(Data shown)

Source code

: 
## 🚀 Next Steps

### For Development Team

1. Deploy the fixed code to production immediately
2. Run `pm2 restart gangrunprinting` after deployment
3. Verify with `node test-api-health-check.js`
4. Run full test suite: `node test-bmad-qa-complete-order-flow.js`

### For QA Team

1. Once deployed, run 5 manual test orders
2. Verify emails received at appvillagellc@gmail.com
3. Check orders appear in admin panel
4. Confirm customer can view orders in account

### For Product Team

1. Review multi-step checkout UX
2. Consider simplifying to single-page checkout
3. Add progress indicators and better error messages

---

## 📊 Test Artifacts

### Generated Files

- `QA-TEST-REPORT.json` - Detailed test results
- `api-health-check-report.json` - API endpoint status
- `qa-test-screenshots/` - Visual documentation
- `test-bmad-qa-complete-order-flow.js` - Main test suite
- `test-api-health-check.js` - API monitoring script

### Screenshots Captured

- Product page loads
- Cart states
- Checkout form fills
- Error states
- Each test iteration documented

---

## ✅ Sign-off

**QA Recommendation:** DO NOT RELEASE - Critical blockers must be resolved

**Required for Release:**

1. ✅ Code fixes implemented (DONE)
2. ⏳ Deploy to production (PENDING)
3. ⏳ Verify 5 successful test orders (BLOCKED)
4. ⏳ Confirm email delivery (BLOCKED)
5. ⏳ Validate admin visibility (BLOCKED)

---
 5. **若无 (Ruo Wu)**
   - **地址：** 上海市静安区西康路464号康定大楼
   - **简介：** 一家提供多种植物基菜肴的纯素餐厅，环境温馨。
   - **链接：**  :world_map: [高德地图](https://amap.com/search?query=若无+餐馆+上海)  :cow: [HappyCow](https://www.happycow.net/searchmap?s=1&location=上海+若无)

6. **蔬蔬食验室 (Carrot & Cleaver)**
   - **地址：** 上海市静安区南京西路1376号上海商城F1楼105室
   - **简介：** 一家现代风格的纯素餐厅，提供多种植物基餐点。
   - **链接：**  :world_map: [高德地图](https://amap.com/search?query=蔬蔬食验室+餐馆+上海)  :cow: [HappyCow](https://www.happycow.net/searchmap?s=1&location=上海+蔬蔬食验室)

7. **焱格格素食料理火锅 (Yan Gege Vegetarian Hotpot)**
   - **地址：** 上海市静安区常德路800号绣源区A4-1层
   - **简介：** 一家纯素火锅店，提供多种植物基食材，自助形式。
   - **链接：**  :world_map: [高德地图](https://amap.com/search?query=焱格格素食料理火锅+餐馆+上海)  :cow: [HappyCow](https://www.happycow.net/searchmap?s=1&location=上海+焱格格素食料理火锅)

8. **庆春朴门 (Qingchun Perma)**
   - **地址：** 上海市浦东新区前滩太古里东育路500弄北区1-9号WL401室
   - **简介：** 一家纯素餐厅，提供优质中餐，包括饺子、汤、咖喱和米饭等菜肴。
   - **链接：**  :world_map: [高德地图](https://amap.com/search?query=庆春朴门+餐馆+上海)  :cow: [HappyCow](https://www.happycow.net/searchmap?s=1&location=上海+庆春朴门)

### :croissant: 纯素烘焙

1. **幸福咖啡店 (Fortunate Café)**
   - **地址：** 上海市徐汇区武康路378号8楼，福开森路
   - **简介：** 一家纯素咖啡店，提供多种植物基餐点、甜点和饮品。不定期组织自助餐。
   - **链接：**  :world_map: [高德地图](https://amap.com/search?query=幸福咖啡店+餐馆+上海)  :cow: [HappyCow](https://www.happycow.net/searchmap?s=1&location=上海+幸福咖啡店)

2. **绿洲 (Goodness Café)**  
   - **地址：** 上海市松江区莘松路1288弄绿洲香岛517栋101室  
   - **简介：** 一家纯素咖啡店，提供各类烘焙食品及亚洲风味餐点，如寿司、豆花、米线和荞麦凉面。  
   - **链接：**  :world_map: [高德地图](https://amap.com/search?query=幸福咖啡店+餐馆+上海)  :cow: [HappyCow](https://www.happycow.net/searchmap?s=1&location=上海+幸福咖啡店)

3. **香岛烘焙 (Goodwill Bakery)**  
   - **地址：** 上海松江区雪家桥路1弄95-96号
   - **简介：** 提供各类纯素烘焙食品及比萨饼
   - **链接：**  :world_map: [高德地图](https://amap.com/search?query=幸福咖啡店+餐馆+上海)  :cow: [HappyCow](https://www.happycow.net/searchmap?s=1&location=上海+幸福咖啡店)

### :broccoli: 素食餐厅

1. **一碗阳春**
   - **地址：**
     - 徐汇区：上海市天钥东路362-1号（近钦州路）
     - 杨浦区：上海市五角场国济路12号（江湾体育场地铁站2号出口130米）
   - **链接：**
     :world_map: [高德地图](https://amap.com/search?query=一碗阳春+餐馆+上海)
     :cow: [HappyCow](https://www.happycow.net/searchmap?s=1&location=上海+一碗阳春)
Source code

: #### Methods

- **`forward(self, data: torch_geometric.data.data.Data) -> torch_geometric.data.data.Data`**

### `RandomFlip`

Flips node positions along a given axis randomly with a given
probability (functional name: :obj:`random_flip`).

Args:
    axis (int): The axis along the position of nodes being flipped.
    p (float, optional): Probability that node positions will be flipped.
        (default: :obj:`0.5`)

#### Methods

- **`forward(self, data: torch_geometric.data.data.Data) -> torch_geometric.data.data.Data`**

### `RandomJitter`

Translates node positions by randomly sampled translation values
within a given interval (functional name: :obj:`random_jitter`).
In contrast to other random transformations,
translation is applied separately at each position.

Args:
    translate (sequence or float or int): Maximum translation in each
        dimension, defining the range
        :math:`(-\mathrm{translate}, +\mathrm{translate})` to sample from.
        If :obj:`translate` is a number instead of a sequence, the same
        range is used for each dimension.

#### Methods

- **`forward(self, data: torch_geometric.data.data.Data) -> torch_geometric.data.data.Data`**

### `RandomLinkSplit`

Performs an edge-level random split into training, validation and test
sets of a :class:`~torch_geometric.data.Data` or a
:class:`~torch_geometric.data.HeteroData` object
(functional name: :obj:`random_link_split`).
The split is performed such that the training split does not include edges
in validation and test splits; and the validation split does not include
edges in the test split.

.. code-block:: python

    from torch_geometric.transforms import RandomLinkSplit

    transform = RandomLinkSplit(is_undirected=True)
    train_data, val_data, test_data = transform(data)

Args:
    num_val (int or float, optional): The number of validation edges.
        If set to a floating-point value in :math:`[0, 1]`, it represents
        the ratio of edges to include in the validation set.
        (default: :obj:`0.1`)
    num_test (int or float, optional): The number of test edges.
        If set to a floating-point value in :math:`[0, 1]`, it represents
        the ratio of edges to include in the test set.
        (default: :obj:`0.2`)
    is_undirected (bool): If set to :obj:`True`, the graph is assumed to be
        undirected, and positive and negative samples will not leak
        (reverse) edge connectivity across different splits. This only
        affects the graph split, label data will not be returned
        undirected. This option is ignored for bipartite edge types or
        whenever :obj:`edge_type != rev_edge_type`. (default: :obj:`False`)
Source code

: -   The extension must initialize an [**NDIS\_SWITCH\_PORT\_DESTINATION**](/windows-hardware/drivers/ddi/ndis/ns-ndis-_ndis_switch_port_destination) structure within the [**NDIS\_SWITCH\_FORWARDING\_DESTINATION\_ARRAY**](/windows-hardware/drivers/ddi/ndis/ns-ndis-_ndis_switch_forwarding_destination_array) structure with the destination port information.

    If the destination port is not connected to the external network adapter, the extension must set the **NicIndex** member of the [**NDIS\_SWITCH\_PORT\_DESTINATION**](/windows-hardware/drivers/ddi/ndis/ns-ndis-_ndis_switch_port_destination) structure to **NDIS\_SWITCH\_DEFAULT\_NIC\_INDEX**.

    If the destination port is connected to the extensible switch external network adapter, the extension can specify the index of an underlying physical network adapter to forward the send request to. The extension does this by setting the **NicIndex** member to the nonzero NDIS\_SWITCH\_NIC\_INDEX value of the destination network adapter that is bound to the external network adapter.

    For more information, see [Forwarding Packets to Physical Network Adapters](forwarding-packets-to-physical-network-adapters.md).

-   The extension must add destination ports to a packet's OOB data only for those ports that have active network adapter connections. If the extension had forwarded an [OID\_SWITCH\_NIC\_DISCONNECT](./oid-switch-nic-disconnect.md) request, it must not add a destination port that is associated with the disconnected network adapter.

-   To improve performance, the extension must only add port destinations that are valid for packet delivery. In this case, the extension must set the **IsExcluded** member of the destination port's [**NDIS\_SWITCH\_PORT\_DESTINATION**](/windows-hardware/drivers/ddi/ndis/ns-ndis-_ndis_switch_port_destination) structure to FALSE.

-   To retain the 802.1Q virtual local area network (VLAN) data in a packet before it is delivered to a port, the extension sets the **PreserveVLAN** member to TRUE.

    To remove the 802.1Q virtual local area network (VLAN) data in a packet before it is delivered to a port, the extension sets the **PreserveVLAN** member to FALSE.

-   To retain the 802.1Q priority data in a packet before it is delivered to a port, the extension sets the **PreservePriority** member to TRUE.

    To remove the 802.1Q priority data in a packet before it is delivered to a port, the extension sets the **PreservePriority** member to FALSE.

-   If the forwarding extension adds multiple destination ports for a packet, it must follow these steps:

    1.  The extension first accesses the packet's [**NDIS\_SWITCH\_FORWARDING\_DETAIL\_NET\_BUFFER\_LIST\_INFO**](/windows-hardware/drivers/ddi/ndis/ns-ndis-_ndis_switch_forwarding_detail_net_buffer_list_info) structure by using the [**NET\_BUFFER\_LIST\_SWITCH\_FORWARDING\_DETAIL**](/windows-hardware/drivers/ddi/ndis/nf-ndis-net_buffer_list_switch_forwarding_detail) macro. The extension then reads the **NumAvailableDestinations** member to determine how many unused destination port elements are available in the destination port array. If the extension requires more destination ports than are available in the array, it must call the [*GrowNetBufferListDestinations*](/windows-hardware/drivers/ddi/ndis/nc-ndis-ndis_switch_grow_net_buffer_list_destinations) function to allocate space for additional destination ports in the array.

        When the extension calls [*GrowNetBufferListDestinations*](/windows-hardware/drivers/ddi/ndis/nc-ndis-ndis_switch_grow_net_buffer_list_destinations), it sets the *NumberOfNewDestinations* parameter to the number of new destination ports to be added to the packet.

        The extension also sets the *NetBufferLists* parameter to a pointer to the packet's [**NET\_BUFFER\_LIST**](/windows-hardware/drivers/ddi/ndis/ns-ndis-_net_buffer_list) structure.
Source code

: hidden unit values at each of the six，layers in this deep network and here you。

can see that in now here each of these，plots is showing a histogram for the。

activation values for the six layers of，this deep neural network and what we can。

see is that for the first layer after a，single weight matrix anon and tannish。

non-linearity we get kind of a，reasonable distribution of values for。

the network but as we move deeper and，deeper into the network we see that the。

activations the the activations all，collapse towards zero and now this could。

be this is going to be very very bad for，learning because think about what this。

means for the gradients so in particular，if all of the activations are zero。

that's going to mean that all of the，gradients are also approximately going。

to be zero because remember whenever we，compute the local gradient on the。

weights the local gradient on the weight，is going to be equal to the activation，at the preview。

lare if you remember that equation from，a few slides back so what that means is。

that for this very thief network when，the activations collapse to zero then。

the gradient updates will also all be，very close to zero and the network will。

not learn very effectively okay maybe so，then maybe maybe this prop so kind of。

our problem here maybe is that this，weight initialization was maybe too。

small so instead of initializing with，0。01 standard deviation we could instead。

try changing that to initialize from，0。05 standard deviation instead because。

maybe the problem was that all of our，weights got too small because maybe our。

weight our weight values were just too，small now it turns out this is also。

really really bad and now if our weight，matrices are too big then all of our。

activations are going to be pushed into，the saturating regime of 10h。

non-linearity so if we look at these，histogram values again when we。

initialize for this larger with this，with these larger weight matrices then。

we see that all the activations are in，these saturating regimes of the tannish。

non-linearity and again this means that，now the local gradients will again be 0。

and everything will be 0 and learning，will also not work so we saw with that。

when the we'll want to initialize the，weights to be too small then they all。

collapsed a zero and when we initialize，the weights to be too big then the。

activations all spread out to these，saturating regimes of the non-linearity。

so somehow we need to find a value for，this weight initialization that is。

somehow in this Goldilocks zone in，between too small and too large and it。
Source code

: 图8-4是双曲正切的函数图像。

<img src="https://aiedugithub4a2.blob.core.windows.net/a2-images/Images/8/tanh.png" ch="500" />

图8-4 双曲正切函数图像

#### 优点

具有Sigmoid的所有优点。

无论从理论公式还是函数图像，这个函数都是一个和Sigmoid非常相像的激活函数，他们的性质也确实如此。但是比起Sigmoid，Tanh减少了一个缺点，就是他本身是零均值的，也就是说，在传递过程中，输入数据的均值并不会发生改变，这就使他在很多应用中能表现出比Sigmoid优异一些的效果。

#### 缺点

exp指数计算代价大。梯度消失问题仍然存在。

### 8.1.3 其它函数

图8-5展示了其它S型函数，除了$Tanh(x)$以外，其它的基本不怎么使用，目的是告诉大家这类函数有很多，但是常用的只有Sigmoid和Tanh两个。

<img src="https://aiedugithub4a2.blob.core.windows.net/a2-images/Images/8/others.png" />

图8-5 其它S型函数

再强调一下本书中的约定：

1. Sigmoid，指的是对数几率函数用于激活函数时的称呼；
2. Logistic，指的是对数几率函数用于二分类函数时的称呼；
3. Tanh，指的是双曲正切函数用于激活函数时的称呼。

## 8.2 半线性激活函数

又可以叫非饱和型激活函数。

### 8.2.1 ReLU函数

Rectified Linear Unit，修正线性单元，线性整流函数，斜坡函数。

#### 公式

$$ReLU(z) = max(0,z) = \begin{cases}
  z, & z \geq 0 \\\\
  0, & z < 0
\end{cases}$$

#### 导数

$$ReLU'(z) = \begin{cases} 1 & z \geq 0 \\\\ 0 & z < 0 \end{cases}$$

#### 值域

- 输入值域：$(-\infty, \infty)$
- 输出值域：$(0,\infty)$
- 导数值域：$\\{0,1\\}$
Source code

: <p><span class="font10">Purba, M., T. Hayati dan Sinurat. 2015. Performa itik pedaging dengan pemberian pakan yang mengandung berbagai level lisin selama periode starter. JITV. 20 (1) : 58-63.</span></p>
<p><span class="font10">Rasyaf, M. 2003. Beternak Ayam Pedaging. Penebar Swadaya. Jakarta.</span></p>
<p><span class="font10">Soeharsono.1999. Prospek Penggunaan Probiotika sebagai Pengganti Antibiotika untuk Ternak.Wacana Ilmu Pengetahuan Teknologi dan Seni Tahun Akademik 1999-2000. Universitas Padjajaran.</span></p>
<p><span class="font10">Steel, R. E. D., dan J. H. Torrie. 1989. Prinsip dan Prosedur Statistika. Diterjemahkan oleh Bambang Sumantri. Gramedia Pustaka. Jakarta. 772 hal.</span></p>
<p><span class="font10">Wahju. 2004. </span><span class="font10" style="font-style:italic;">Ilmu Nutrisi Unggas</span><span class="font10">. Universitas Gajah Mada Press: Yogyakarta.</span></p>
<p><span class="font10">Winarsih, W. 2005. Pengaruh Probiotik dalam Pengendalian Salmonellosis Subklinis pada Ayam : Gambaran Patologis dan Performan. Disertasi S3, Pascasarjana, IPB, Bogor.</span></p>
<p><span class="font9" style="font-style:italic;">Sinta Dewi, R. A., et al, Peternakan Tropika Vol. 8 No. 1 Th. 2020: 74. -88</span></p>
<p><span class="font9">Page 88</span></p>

(End Data shown)

**Exercise instructions**
Write out exactly the lines above from the line with "Translates node positions" through the line with "in validation and", both of them included, and leave out all other lines.

**Output of the task**
Translates node positions by randomly sampled translation values
within a given interval (functional name: :obj:`random_jitter`).
In contrast to other random transformations,
translation is applied separately at each position.

Args:
    translate (sequence or float or int): Maximum translation in each
        dimension, defining the range
        :math:`(-\mathrm{translate}, +\mathrm{translate})` to sample from.
        If :obj:`translate` is a number instead of a sequence, the same
        range is used for each dimension.

#### Methods

- **`forward(self, data: torch_geometric.data.data.Data) -> torch_geometric.data.data.Data`**

### `RandomLinkSplit`

Performs an edge-level random split into training, validation and test
sets of a :class:`~torch_geometric.data.Data` or a
:class:`~torch_geometric.data.HeteroData` object
(functional name: :obj:`random_link_split`).
The split is performed such that the training split does not include edges
in validation and test splits; and the validation split does not include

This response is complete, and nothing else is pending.